What is being asked.
The answer must be a single number: the count of lines in the listing that hold the string "matières".

Data shown.
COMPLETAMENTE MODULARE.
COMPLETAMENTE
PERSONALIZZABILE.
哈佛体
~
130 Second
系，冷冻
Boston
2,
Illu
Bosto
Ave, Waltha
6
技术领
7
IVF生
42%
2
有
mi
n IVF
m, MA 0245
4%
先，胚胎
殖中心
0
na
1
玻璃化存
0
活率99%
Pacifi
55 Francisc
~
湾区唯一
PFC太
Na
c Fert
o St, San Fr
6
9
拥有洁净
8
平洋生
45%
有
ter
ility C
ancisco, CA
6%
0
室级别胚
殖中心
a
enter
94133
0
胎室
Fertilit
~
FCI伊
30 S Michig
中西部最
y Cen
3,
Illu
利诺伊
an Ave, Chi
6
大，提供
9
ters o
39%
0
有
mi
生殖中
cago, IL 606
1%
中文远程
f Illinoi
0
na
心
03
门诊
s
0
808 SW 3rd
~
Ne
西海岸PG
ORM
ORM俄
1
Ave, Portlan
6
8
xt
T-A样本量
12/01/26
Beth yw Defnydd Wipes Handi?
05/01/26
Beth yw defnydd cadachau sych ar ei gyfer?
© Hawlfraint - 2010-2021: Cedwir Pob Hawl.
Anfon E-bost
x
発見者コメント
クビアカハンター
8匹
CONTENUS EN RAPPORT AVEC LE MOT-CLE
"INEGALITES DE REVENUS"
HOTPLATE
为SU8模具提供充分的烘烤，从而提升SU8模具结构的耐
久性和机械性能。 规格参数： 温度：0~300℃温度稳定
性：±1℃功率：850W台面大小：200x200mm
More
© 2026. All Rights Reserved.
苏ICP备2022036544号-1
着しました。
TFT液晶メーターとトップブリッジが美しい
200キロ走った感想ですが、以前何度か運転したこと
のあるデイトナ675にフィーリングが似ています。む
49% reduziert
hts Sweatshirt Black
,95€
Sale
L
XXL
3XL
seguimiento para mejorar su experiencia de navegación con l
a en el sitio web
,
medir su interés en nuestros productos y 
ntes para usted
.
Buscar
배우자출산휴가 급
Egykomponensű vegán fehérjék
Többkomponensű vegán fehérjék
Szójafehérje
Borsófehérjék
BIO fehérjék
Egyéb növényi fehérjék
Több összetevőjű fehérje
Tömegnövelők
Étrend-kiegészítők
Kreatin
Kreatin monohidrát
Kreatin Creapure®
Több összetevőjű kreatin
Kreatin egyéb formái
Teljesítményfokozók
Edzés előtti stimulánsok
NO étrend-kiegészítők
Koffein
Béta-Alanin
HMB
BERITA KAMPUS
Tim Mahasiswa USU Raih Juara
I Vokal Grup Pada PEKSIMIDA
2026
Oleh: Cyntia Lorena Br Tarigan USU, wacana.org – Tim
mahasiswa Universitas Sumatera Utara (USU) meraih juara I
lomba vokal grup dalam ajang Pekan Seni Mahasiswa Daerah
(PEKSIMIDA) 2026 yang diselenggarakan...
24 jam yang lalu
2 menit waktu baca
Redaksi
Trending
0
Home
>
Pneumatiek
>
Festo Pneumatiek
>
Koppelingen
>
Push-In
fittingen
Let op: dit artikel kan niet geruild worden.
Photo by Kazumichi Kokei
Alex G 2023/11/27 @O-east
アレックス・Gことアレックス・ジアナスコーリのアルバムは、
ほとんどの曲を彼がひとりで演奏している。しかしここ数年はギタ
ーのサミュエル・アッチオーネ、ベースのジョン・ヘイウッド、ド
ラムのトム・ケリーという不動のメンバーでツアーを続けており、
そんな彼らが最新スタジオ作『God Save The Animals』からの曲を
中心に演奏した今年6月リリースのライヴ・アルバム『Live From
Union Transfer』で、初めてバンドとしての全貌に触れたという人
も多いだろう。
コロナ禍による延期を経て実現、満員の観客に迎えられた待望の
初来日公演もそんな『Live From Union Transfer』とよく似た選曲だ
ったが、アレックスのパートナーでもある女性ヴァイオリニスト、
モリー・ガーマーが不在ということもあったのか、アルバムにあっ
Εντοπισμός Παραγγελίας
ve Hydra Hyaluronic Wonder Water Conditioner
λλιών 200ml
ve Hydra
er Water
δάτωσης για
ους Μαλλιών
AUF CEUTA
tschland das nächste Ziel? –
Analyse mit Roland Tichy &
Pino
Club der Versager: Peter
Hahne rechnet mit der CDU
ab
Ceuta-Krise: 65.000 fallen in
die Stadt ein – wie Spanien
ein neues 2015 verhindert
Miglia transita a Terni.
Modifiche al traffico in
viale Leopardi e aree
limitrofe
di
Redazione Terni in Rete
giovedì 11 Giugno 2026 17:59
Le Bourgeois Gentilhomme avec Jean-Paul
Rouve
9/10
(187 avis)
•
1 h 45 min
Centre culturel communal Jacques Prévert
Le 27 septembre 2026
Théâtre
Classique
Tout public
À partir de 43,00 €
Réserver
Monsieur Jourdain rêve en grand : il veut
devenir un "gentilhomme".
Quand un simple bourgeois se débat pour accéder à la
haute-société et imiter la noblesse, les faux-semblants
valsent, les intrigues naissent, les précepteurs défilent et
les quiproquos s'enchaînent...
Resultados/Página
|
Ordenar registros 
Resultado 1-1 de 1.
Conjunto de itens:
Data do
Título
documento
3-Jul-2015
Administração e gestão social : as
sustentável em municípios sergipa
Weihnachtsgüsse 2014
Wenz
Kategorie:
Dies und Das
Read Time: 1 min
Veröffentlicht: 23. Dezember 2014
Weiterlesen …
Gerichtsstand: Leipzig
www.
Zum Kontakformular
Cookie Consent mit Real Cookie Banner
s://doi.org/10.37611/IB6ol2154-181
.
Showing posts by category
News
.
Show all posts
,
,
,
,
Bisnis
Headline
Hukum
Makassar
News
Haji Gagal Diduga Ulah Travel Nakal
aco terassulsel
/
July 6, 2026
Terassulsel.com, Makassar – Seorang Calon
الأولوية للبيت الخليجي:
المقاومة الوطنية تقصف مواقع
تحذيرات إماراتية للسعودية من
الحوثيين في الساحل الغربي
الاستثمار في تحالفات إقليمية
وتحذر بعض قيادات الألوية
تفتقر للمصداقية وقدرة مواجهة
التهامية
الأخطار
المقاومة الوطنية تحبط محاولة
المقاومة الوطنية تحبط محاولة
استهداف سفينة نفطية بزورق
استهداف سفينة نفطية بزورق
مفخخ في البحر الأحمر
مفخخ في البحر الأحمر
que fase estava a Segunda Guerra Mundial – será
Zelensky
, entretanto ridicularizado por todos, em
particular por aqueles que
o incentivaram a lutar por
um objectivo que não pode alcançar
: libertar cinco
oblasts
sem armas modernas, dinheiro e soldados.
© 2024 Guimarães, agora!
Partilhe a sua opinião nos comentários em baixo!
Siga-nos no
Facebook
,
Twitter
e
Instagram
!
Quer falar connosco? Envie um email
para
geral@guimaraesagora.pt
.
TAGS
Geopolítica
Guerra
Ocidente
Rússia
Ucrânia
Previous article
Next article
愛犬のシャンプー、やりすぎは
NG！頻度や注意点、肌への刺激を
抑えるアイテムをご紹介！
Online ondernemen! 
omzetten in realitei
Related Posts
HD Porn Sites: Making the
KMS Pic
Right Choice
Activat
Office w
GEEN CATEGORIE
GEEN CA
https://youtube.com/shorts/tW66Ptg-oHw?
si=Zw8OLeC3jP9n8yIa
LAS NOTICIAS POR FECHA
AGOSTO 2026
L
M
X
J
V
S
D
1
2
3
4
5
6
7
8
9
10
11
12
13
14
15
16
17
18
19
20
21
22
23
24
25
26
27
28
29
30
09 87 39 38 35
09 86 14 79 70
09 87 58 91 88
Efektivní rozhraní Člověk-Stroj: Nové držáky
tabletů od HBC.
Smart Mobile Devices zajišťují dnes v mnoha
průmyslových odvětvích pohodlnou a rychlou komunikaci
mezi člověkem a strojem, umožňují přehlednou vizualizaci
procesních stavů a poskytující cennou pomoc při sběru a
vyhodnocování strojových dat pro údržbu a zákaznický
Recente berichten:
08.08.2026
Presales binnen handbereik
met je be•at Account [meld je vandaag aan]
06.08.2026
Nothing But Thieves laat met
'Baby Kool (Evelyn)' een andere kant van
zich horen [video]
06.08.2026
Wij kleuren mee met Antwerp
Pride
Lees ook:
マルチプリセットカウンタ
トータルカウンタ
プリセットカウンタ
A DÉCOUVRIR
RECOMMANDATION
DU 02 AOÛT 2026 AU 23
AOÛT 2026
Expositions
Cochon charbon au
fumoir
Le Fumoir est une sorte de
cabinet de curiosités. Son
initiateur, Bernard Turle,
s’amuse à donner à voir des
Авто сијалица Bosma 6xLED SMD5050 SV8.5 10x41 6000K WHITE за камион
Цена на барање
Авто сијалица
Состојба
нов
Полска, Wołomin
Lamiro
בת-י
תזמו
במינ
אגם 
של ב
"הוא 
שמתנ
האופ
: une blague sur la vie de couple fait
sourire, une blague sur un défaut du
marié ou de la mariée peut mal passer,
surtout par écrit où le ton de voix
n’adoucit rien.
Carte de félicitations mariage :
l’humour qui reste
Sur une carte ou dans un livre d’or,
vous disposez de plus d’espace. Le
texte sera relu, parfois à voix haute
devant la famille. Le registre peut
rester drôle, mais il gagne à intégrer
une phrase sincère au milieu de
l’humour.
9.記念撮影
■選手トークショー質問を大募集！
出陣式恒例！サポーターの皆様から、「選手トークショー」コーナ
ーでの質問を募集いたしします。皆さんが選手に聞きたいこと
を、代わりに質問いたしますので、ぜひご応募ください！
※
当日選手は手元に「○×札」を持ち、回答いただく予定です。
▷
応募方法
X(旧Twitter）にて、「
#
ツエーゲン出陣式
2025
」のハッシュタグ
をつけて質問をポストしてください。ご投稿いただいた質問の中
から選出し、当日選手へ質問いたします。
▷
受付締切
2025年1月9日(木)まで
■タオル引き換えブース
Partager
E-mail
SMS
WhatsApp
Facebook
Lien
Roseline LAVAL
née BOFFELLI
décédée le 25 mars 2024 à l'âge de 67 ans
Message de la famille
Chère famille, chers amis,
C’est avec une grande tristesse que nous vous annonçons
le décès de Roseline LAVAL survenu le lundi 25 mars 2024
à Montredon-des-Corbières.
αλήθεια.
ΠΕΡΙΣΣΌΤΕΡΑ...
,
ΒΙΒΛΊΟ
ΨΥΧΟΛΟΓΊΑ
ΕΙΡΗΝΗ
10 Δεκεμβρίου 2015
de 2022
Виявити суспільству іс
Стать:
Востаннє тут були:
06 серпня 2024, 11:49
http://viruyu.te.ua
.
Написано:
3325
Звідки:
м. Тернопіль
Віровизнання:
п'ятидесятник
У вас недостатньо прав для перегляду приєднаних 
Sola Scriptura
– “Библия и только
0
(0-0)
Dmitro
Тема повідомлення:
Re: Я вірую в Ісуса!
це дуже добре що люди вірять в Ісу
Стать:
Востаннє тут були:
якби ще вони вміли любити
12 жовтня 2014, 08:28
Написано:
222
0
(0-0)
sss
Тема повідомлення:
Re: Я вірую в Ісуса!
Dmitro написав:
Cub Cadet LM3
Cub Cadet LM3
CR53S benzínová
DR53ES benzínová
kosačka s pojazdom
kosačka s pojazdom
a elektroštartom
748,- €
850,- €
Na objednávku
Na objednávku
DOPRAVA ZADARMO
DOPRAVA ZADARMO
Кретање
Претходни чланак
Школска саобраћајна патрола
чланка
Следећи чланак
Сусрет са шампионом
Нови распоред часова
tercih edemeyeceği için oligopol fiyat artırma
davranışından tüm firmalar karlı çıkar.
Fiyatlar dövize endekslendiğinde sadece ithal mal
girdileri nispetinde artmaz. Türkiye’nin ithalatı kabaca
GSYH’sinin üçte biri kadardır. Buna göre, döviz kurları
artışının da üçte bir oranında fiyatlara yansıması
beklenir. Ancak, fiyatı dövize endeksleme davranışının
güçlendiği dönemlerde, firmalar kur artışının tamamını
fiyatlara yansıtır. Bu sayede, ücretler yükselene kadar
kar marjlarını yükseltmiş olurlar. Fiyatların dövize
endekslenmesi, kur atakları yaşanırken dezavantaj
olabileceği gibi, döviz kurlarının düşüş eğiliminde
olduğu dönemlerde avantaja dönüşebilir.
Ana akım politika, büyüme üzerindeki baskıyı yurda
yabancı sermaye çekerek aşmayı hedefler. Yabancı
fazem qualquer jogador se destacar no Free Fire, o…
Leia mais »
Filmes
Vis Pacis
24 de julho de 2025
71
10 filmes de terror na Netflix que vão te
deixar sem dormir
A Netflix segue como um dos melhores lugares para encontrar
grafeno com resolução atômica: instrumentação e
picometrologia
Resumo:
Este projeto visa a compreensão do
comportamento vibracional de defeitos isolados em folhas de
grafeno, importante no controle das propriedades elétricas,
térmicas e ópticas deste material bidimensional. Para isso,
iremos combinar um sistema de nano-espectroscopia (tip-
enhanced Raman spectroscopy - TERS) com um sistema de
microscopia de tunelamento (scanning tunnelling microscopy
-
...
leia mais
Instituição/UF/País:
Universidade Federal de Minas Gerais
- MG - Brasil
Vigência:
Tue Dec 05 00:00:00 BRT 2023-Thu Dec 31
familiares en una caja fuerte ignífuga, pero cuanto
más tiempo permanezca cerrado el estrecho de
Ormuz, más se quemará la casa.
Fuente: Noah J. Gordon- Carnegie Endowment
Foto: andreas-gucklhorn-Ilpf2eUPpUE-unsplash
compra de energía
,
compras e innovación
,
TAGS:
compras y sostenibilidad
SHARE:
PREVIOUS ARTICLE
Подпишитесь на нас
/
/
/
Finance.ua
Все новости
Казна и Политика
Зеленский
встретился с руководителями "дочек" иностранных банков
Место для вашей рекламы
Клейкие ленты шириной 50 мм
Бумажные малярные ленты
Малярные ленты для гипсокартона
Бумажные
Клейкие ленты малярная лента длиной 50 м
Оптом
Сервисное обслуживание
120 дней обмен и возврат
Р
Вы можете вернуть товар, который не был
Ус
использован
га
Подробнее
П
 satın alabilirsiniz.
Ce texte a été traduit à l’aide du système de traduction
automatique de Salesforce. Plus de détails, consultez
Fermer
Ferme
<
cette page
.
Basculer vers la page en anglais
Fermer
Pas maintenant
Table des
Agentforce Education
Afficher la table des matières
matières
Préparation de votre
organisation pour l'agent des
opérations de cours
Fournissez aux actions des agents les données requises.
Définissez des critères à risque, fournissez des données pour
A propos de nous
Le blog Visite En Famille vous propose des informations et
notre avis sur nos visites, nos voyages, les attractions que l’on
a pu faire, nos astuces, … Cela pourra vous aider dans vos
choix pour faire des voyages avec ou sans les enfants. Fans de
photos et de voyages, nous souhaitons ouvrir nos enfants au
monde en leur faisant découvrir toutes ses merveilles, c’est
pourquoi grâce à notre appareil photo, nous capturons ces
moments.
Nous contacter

Answer for this exercise.
2